CAPITÁN NO TAN FANTÁSTICO
Basada en el libro autobiográfico de Jeannette Walls, El castillo de cristal narra la historia de vida de la escritora y periodista, y especialmente la relación con su padre, una suerte de torbellino humano que resumía en su actitud hippismo, anarquismo y varios ismos más de aquellos que por los años 60’s buscaban en los Estados Unidos otras formas de vida al margen del sistema capitalista y consumista (Capitán fantástico, a su manera, contaba algo similar). Jeannette, junto a sus tres hermanos, atravesaron una infancia difícil, presos de múltiples necesidades insatisfechas y llevando adelante una vida nómade junto a sus padres, a la vez que tuvieron que lidiar entre la pasividad de su madre, una pintora bohemia, y el alcoholismo y carácter intransigente y violento de su padre. El film de Destin Daniel Cretton aborda esta historia en una suerte de flashback que va del presente (un presente fijado a fines de los 80’s) al pasado. Allí Jeannette, ya instalada en la acomodada burguesía neoyorquina, recuerda su historia (una historia que oculta hacia los demás) como una forma de hallar su identidad y aceptar de alguna manera a su padre.
Si bien El castillo de cristal no se aparta demasiado del molde de biopics que buscan la enseñanza de vida y la moraleja, su director tiene la habilidad como para demostrar no sólo su talento con la cámara sino también su sensibilidad para que el melodrama no se pase de rosca. Su cámara, siempre al lado de los personajes (especialmente de los cuatro niños), realiza movimientos elegantes para meterse en la intimidad de esta familia, e incluso un plano secuencia en el que los chicos tratan de auxiliar a su madre del asedio del padre, genera la tensión que el momento requiere, y hasta tiene el pudor de no volverse demasiado exhibicionista. Si la historia tiene sus momentos sórdidos y sus truculencias, hay una distancia curiosa que Cretton maneja con llamativa solidez: la película es explícita en algunos momentos, pero nunca resulta ofensiva o maniquea hacia el espectador. A lo sumo, la manipulación pasa por el lado de las emociones y la necesidad de que la historia refleje un esquema de causa y efecto: es un cine afectado cuyo mayor logro es el de manejarse en un nivel de moderación.

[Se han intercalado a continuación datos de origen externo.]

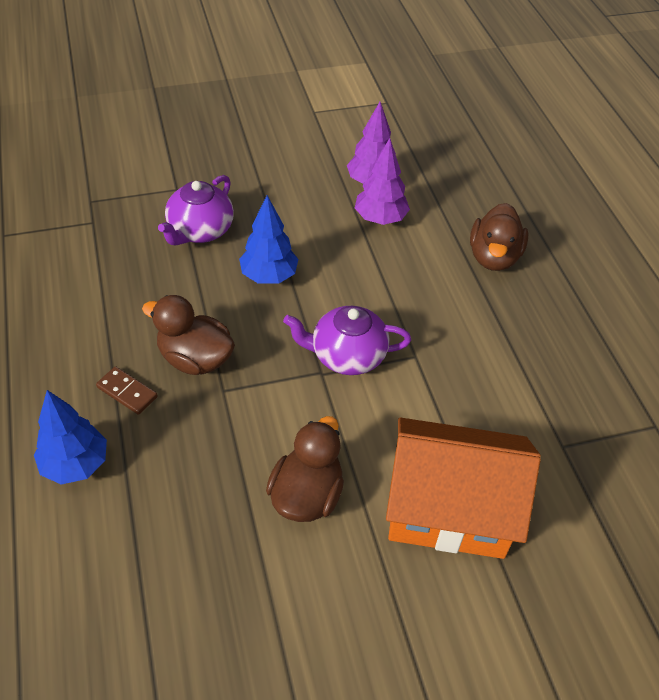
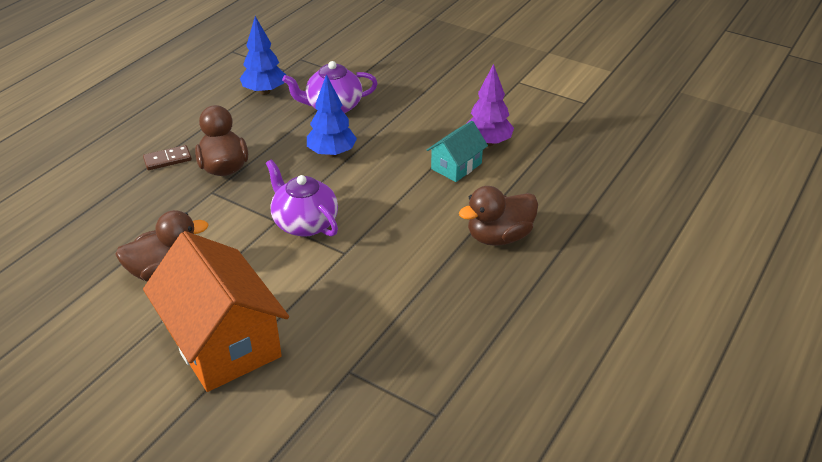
camera: 50 degrees right, 10 degrees down
blue tree [34,390,107,485] -> blue tree moved to [240,16,286,95]
brown domino [96,366,158,415] -> brown domino turned 75 degrees clockwise [143,145,192,170]
purple tree [355,138,410,225] -> turquoise house [427,121,488,182]

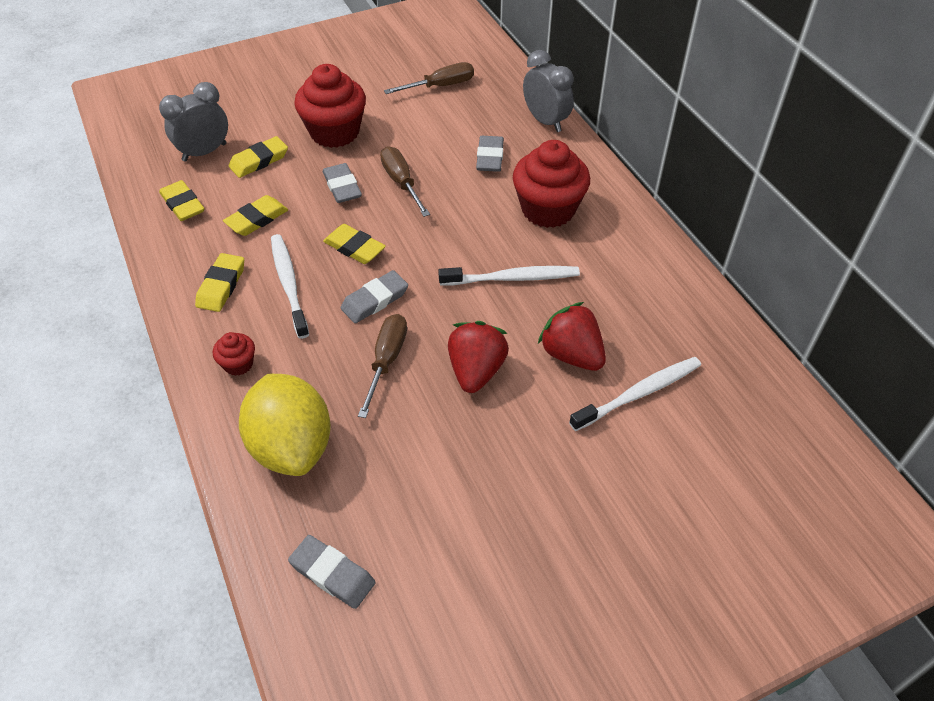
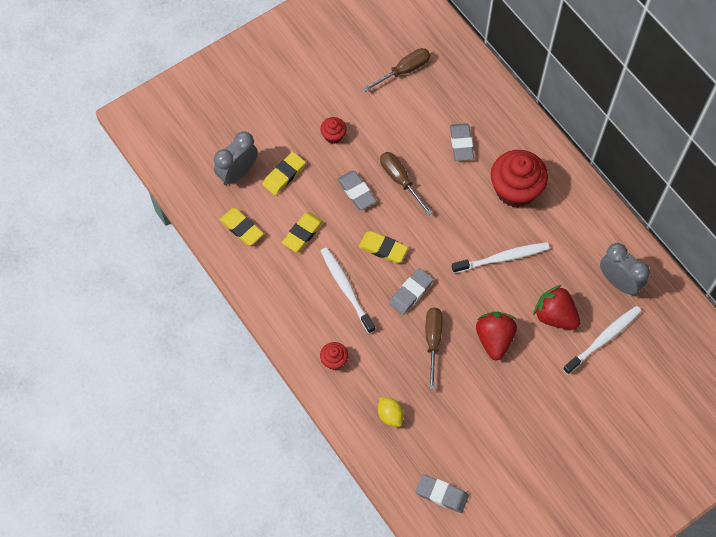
camera: 10 degrees left, 15 degrees up
yellow eraser [195,253,244,312] -> none
yellow lemon [239,374,331,476] -> yellow lemon [378,397,404,427], size x0.45
red cupcake [294,64,366,148] -> red cupcake [320,117,347,144], size x0.47
grey clock [523,50,574,132] -> grey clock moved to [600,243,650,295]

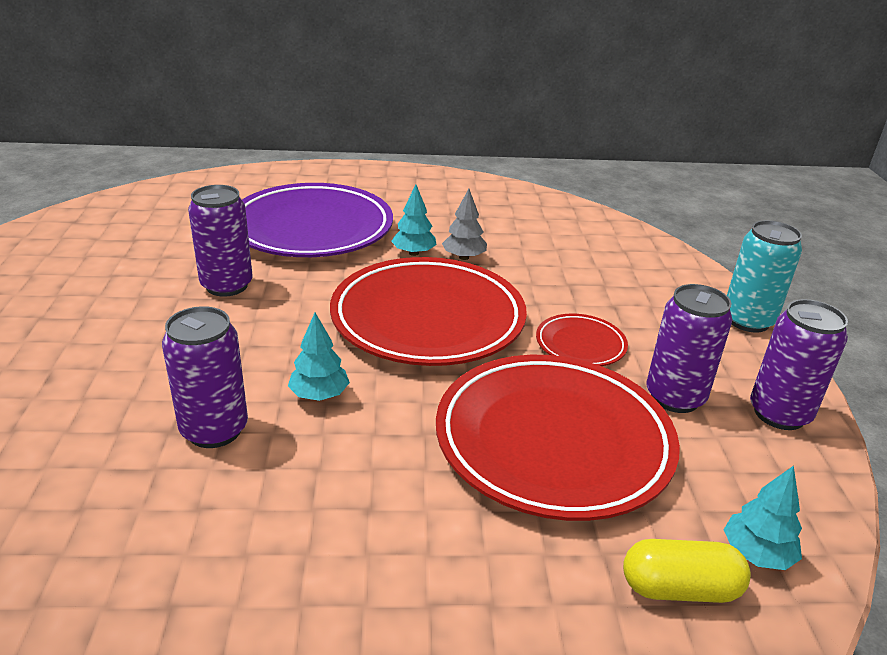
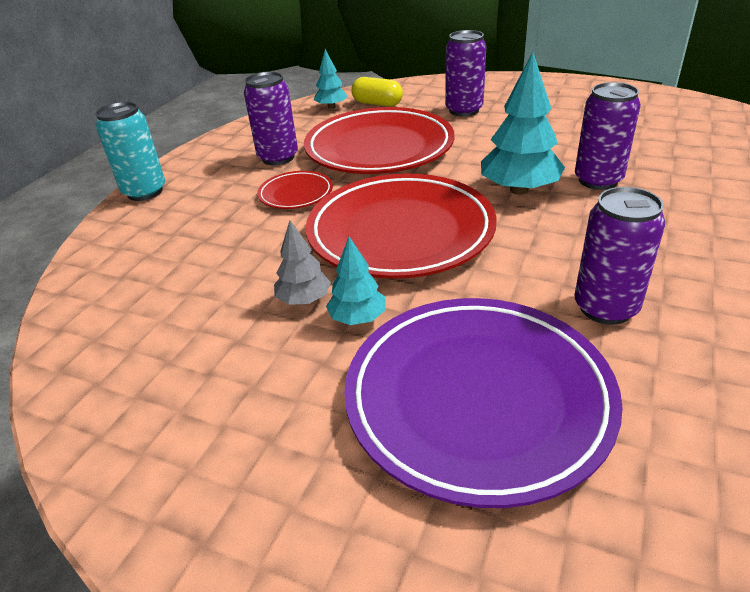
camera: 150 degrees left, 5 degrees up
turquoise tree [288,313,350,401] -> turquoise tree [481,52,565,195], size x1.77
purple can [750,299,848,430] -> purple can moved to [445,30,486,117]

En mucho ayuda para que la película se sostenga a pesar de algunos excesos, la presencia de un elenco notable liderado por Brie Larson, Woody Harrelson y Naomi Watts. De los tres, el personaje más ingrato es el que le toca en suerte a Harrelson, una criatura algo caricaturesca que puede ser base para múltiples tics, pero que el actor controla con su habitual pericia para los personajes excesivos. Por su parte Larson, que ya había trabajado con el director en la premiada Short term 12, demuestra una vez más que estamos ante una de las actrices más prometedoras de su generación. Sin un gesto de más, construye a Jeannette desde la perspectiva de quien tiene que resignificar su pasado para alcanzar algún tipo de paz con su presente: en su mirada se adivina la desilusión ante un castillo de cristal -la figura paterna- que se derrumba. Una actuación enorme, alejada de mohines y gestos ampulosos.
No de gusto, Larson es la protagonista del último memorable plano de El castillo de cristal. Un traveling va de lo grupal a lo individual, para volver finalmente al retrato de grupo. Lo que allí se ve es a varias personas contando anécdotas de un tiempo pasado compartido. Tanto el gesto de la actriz como la elegancia del director para que la cámara nos meta de lleno en ese instante de enorme intimidad, son de esos momentos luminosos que la película tiene para mostrar cada tanto. Allí, El castillo de cristal emociona con honestidad y sencillez, y se aleja de la bajada de línea que en otros momentos achica el alcance de esta propuesta.